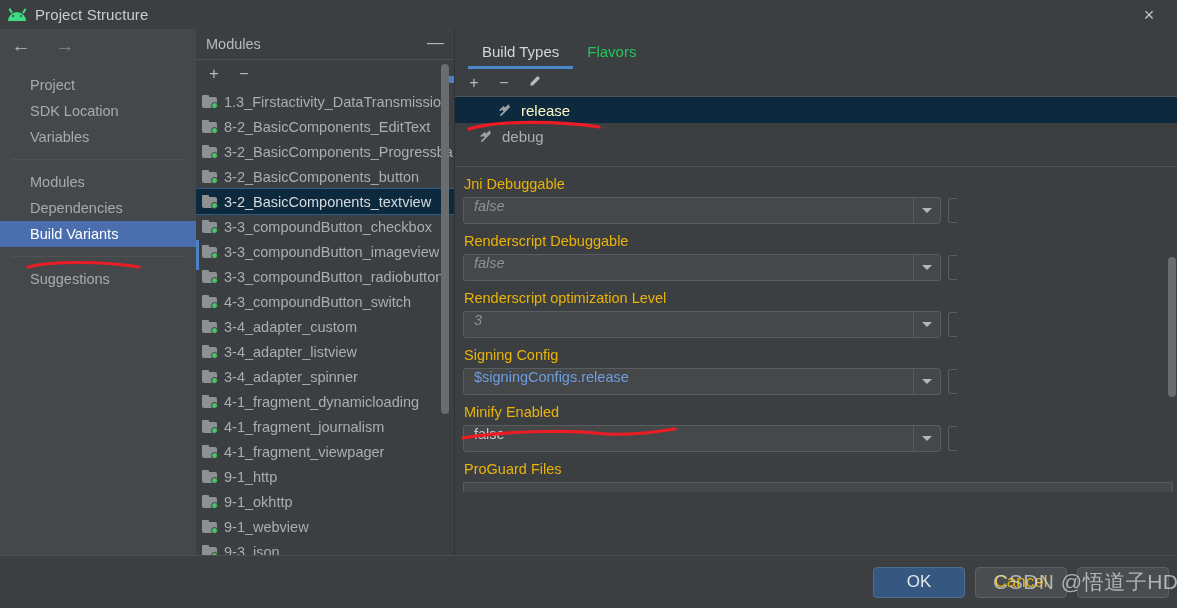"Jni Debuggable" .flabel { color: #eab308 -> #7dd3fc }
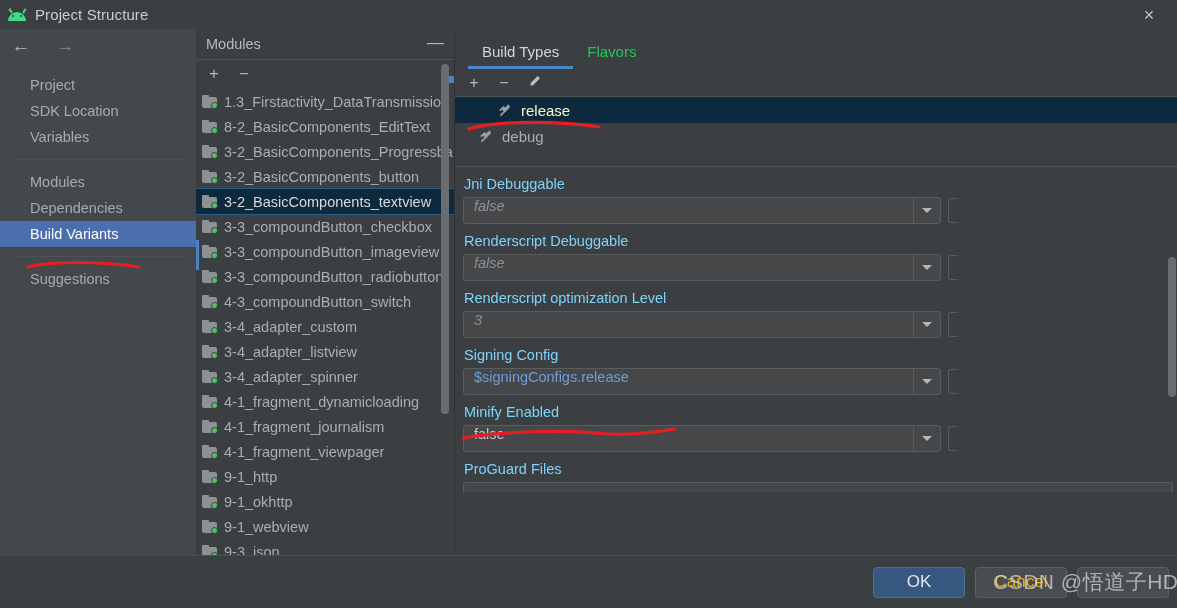"Dependencies" div.navitem { order: before "Build Variants" -> after "Build Variants" }
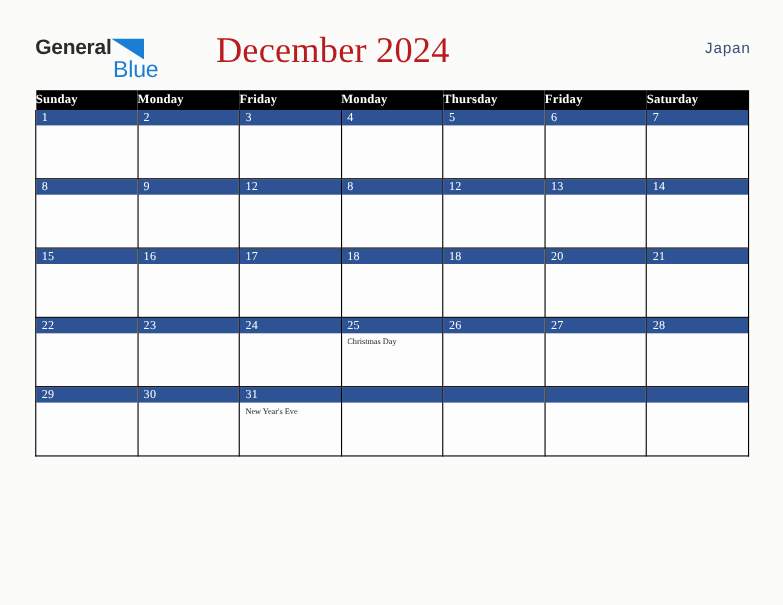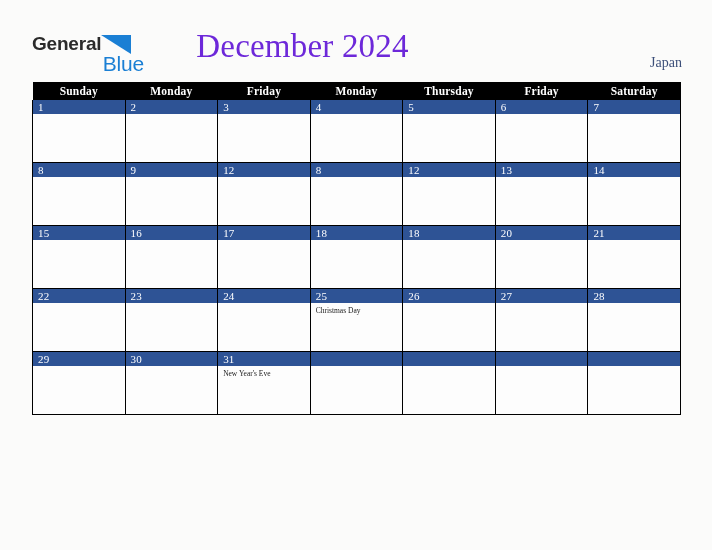"December 2024" .title { color: #6d28d9 -> #b91c1c }
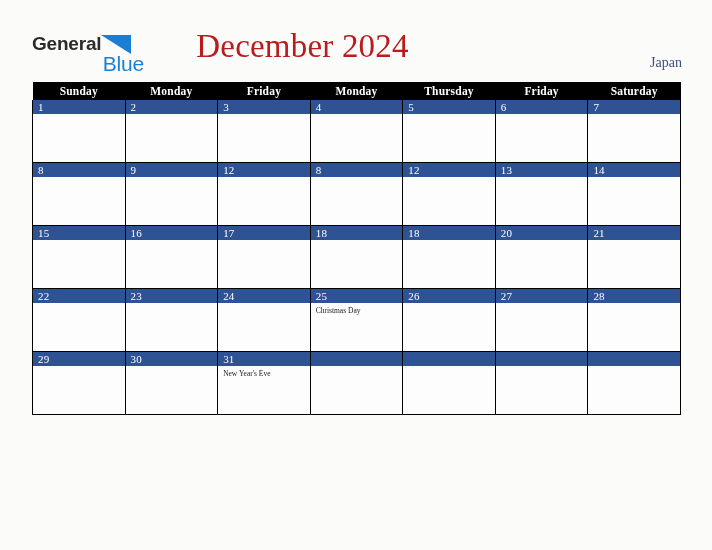"Japan" .country { font-family: Liberation Serif, serif -> Liberation Mono, monospace; top: 55px -> 37px }
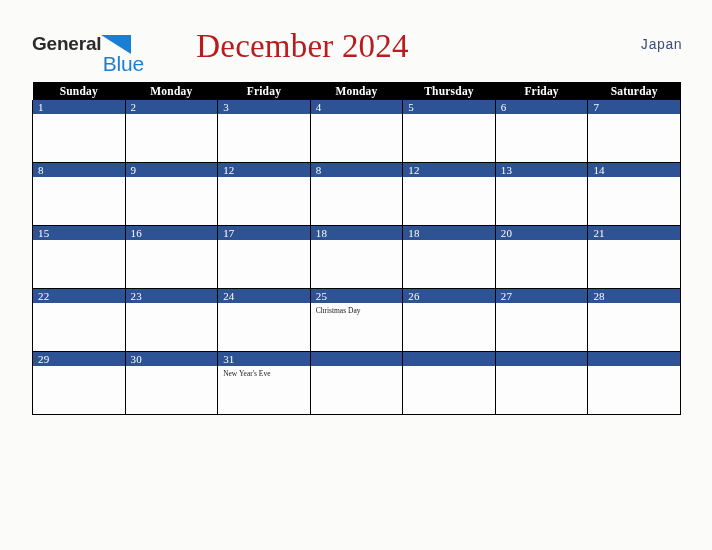"Sunday" .calendar th { text-align: center -> left }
____
> [THE PROBLEM]
Reproduce every line above exactly as written, omitting the images.

> [EXPECTED ANSWER]
"Jni Debuggable" .flabel { color: #eab308 -> #7dd3fc }
"Dependencies" div.navitem { order: before "Build Variants" -> after "Build Variants" }
"December 2024" .title { color: #6d28d9 -> #b91c1c }
"Japan" .country { font-family: Liberation Serif, serif -> Liberation Mono, monospace; top: 55px -> 37px }
"Sunday" .calendar th { text-align: center -> left }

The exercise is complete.